▶ _WRITTEN TASK_: Extract the lines from the one containing "kingdom: Animalia" to the one containing "scientific name: Sphex lucae", both included, and copy them exactly.

▶ _RECORDS TO USE_:
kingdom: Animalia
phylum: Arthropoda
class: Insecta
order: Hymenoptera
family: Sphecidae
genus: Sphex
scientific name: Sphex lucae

* * *

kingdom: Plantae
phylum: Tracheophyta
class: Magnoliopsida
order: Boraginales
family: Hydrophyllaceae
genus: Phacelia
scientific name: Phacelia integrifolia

▶ _SOLVED PROBLEM_:
kingdom: Animalia
phylum: Arthropoda
class: Insecta
order: Hymenoptera
family: Sphecidae
genus: Sphex
scientific name: Sphex lucae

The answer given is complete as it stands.